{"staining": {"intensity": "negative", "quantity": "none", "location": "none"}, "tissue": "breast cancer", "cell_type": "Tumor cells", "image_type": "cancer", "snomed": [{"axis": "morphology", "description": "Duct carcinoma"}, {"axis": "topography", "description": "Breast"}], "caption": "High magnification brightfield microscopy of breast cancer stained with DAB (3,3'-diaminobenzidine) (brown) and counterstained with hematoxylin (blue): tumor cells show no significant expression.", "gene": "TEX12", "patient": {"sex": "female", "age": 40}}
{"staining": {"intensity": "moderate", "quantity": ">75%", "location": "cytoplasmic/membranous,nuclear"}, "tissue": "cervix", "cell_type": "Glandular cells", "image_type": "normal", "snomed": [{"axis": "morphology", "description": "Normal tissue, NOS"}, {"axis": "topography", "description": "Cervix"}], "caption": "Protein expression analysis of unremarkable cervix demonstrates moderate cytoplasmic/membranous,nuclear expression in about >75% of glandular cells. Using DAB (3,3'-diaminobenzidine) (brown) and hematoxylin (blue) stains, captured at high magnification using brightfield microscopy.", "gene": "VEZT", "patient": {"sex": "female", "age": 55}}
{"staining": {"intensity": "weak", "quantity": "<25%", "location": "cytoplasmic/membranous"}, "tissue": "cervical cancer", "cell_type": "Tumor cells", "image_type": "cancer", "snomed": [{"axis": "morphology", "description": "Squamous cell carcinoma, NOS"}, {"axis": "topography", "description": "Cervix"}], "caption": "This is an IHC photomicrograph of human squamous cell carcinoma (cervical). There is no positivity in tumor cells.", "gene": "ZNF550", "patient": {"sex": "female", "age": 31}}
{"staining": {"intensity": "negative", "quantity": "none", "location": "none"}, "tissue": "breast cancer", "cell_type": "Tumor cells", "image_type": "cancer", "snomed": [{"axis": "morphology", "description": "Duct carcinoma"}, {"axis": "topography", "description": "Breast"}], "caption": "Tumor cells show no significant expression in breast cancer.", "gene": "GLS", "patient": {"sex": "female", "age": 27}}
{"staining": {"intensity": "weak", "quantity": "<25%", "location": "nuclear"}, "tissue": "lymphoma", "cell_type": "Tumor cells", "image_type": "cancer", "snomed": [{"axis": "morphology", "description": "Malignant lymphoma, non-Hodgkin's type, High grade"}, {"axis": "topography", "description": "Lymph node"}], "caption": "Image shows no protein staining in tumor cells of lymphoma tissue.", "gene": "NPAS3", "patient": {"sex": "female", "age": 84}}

-- Task objective --
Every entry above should be transcribed exactly as it appears.

-- Exercise response --
{"staining": {"intensity": "negative", "quantity": "none", "location": "none"}, "tissue": "breast cancer", "cell_type": "Tumor cells", "image_type": "cancer", "snomed": [{"axis": "morphology", "description": "Duct carcinoma"}, {"axis": "topography", "description": "Breast"}], "caption": "High magnification brightfield microscopy of breast cancer stained with DAB (3,3'-diaminobenzidine) (brown) and counterstained with hematoxylin (blue): tumor cells show no significant expression.", "gene": "TEX12", "patient": {"sex": "female", "age": 40}}
{"staining": {"intensity": "moderate", "quantity": ">75%", "location": "cytoplasmic/membranous,nuclear"}, "tissue": "cervix", "cell_type": "Glandular cells", "image_type": "normal", "snomed": [{"axis": "morphology", "description": "Normal tissue, NOS"}, {"axis": "topography", "description": "Cervix"}], "caption": "Protein expression analysis of unremarkable cervix demonstrates moderate cytoplasmic/membranous,nuclear expression in about >75% of glandular cells. Using DAB (3,3'-diaminobenzidine) (brown) and hematoxylin (blue) stains, captured at high magnification using brightfield microscopy.", "gene": "VEZT", "patient": {"sex": "female", "age": 55}}
{"staining": {"intensity": "weak", "quantity": "<25%", "location": "cytoplasmic/membranous"}, "tissue": "cervical cancer", "cell_type": "Tumor cells", "image_type": "cancer", "snomed": [{"axis": "morphology", "description": "Squamous cell carcinoma, NOS"}, {"axis": "topography", "description": "Cervix"}], "caption": "This is an IHC photomicrograph of human squamous cell carcinoma (cervical). There is no positivity in tumor cells.", "gene": "ZNF550", "patient": {"sex": "female", "age": 31}}
{"staining": {"intensity": "negative", "quantity": "none", "location": "none"}, "tissue": "breast cancer", "cell_type": "Tumor cells", "image_type": "cancer", "snomed": [{"axis": "morphology", "description": "Duct carcinoma"}, {"axis": "topography", "description": "Breast"}], "caption": "Tumor cells show no significant expression in breast cancer.", "gene": "GLS", "patient": {"sex": "female", "age": 27}}
{"staining": {"intensity": "weak", "quantity": "<25%", "location": "nuclear"}, "tissue": "lymphoma", "cell_type": "Tumor cells", "image_type": "cancer", "snomed": [{"axis": "morphology", "description": "Malignant lymphoma, non-Hodgkin's type, High grade"}, {"axis": "topography", "description": "Lymph node"}], "caption": "Image shows no protein staining in tumor cells of lymphoma tissue.", "gene": "NPAS3", "patient": {"sex": "female", "age": 84}}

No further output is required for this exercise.